Laser interactions generate waste heat within a gain-material. Heating produces thermal gradients in a gain-material that modify the optical refractive index and create a thermal lens. At low pump powers, the thermal lens can be accommodated in the optical design of a laser device. At high pump powers, the thermal lens has aberrations that cannot be compensated and that limit power scaling of a laser device. A benefit of the close pump and laser wavelengths in a quasi-three-level laser is to minimize generation of waste heat. A disadvantage of a quasi-three-level laser is that an intense pump beam is necessary to induce transparency and achieve optical gain.
Prior-art devices can be divided broadly into four architectures, wherein the gain-material is in the form of an optical fiber, a rod, a slab, or a thin-disk. A typical laser device would use one or more commercially available diode-lasers as a source for the pump laser beam. By way of example, ytterbium in host crystal YAG (Y3Al5O12) is usually pumped by a diode-laser beam at either 940 or 969 nanometers to exploit strong absorption peaks of ytterbium in YAG.
For high pump powers, diode-lasers are cost effective, but have poor beam-quality, which means the pump beam must be tightly focused to achieve transparency and optical gain. Tight focusing can only be maintained over a short length of the gain-material due to diffraction. Diode-laser pumped optical fibers maintain high pump-beam intensity over long lengths by guiding the pump and laser beams within a small cladding and core. Fiber lasers with high average power have been demonstrated, but pulse energy is limited by non-linear processes enhanced by confining high-power beams to a small guiding core.
Thin-disk lasers mitigate the thermal lens by efficient cooling through the back face of a gain-material having the form of a disk that is much thinner than the diameter of the pump beam. However, the pump beam is weakly absorbed by such a disk, being less than approximately 500 micrometers thick. The diode-laser must be maintained at a peak absorption wavelength of the gain-material and complex apparatus is necessary to cycle a focused pump beam through the thin disk a sufficient plurality of times to absorb most of the pump beam. Gain for each pass of the laser beam through the thin disk is low, so it is essential to minimize all losses in the laser device. Slab lasers also have large surface areas for efficient cooling, but designs for efficient quasi-three-level slab lasers having beam-quality that matches that of rod lasers have proved elusive and expensive.

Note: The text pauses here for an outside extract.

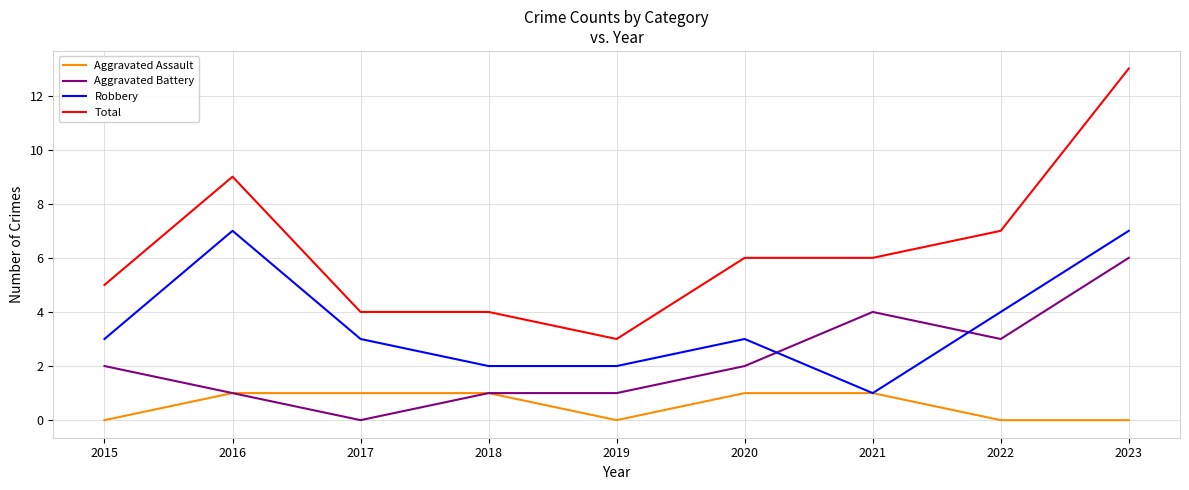

Read the Robbery value at 2020.

3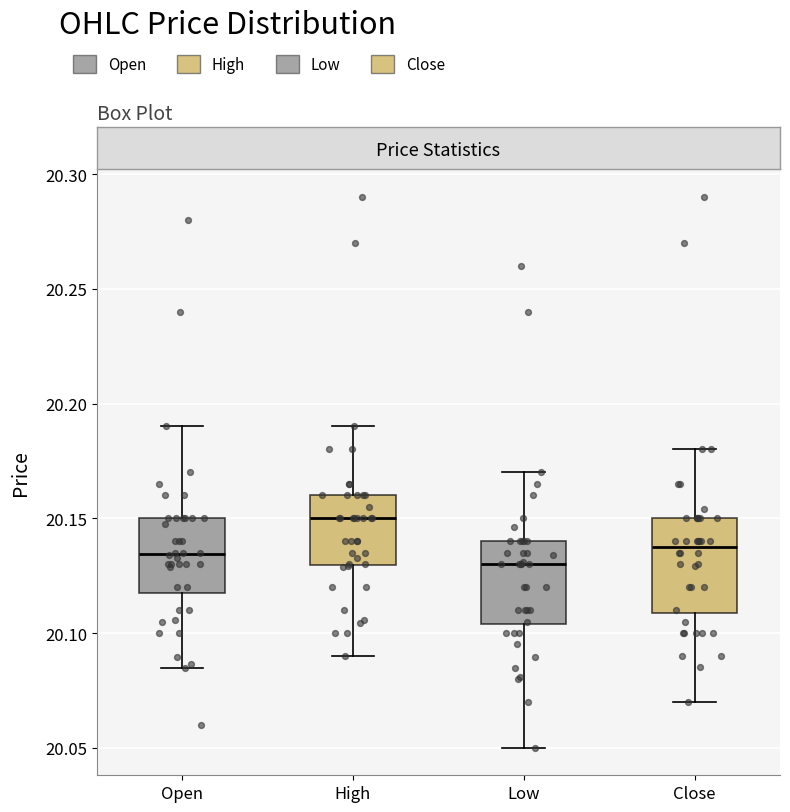

Where is the upper edge of the box for High on the y-axis? The values are not printed on the chart, so give them approximately, as read against the axis.

20.160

There is need for less-complex and less-expensive apparatus for generating and amplifying laser beams with good beam-quality. Preferably, the apparatus would be scalable to both high average power and high pulse energy, utilizing a gain-material having sufficient bandwidth to support ultra-fast pulses. High average-power and high pulse-energy enable high-speed material processing, while good beam-quality and ultra-fast pulses enable precision.